# Listed records
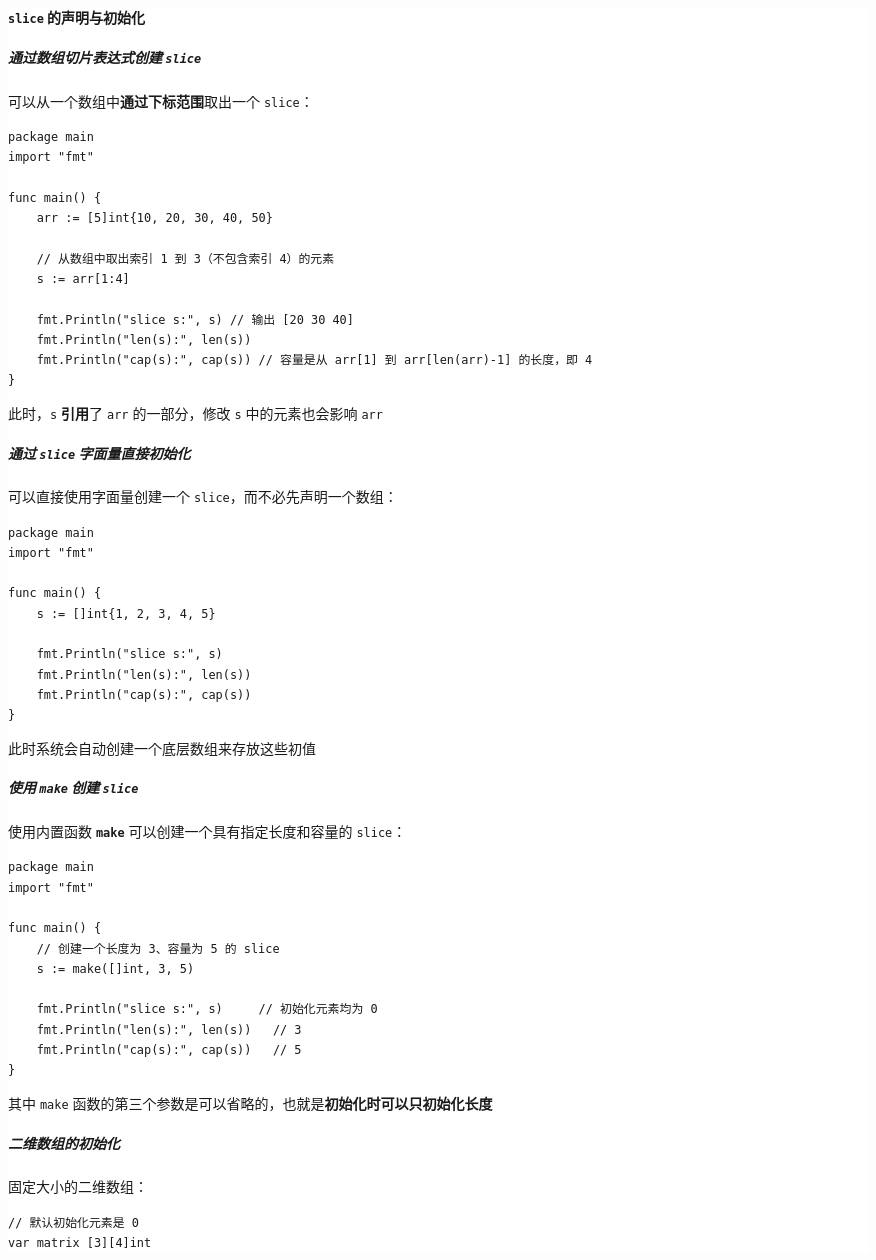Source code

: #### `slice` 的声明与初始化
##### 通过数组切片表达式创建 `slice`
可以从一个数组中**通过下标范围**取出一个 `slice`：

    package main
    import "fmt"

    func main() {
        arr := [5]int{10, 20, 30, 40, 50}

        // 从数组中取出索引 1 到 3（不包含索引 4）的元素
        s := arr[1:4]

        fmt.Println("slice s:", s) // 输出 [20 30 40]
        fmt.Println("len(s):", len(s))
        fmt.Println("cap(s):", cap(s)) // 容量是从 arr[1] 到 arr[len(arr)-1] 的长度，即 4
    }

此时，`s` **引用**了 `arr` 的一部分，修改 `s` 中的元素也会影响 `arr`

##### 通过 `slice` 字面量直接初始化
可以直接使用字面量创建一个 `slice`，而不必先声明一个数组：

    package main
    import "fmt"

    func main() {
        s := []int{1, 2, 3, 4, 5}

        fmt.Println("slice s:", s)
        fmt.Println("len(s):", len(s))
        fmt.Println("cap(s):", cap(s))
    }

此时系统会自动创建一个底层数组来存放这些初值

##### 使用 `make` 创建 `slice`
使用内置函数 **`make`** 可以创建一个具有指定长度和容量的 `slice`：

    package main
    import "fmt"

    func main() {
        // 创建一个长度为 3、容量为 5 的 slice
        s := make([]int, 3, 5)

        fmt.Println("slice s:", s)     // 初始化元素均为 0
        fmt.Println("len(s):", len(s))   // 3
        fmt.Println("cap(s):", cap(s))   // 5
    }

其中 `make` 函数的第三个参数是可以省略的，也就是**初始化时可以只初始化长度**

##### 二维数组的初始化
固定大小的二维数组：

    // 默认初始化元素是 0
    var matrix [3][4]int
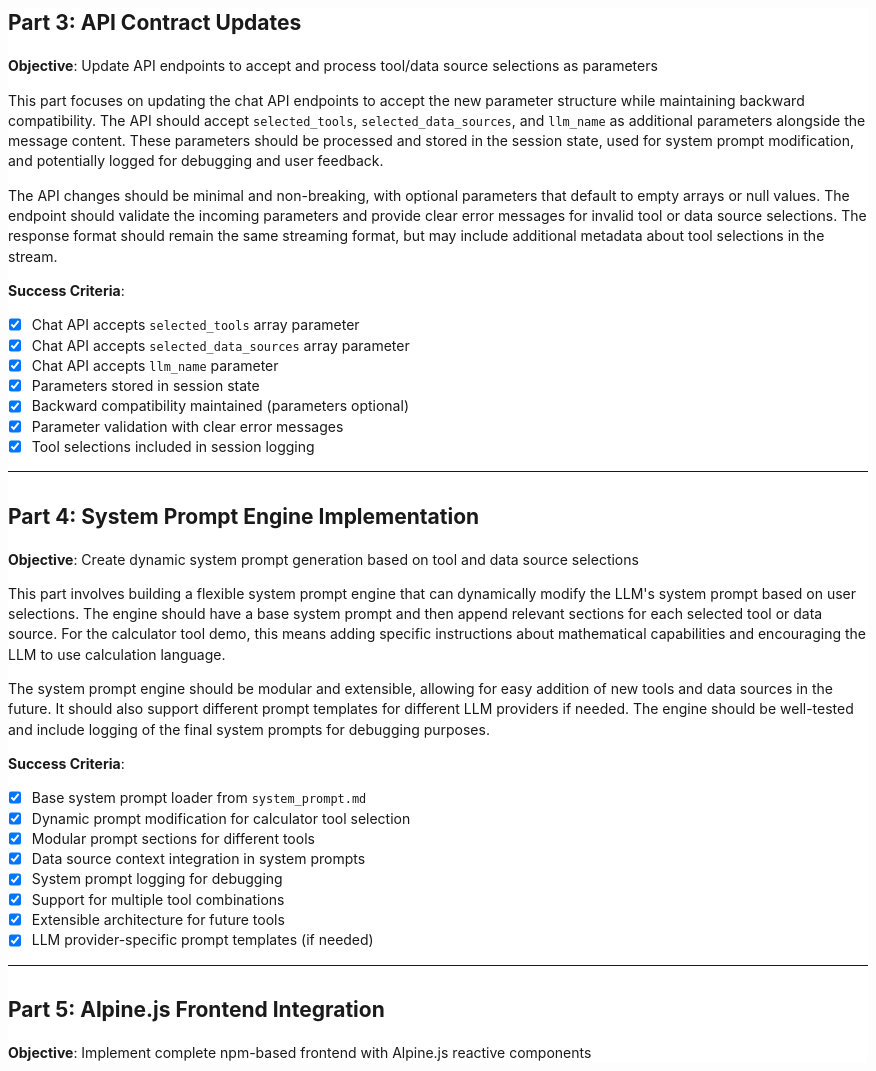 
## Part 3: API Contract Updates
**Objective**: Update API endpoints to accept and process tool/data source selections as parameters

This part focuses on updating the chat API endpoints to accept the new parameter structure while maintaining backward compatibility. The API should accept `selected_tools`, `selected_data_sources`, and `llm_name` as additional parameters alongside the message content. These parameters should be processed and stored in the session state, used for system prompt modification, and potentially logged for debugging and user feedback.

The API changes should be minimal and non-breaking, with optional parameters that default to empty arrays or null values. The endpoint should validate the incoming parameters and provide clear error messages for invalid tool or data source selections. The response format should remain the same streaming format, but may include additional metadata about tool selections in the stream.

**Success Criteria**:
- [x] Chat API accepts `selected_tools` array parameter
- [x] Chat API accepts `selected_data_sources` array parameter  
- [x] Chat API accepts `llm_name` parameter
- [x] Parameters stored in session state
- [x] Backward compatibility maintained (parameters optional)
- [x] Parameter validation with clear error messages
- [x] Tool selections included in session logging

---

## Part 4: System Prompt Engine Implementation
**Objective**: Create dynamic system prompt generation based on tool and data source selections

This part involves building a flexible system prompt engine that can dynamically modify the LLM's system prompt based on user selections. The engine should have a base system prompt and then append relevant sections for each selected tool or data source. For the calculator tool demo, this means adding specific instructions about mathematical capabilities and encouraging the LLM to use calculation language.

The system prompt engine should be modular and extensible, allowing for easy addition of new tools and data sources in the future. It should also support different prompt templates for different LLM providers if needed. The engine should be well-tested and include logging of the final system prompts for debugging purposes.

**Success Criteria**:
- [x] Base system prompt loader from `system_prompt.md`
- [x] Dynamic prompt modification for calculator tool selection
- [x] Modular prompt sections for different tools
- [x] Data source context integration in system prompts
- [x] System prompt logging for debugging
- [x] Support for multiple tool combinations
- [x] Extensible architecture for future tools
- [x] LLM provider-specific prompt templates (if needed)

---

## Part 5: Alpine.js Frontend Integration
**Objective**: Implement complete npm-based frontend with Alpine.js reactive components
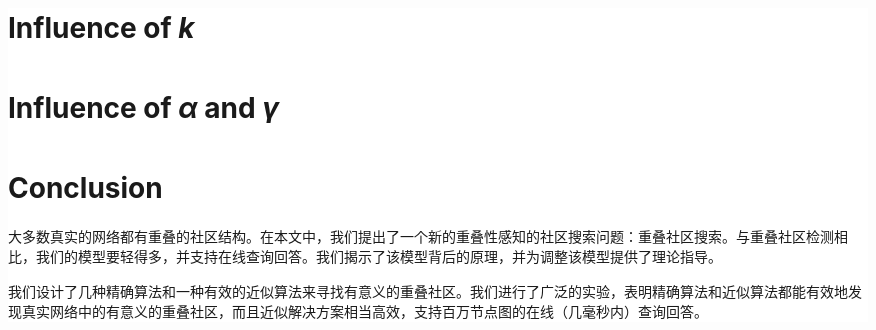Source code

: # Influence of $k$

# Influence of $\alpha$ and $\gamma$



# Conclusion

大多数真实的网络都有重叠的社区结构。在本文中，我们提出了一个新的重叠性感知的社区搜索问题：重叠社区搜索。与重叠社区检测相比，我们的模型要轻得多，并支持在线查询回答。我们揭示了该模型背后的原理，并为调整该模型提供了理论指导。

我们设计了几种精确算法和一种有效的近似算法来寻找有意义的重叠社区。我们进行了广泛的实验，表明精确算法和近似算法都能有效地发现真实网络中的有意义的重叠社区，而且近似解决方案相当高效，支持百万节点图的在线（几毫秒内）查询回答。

# Exercise instructions
Copy the rows above word for word, from the line with "## Part 4: System" to the line with "This part involves", including both of those lines.

# Answer to this exercise
## Part 4: System Prompt Engine Implementation
**Objective**: Create dynamic system prompt generation based on tool and data source selections

This part involves building a flexible system prompt engine that can dynamically modify the LLM's system prompt based on user selections. The engine should have a base system prompt and then append relevant sections for each selected tool or data source. For the calculator tool demo, this means adding specific instructions about mathematical capabilities and encouraging the LLM to use calculation language.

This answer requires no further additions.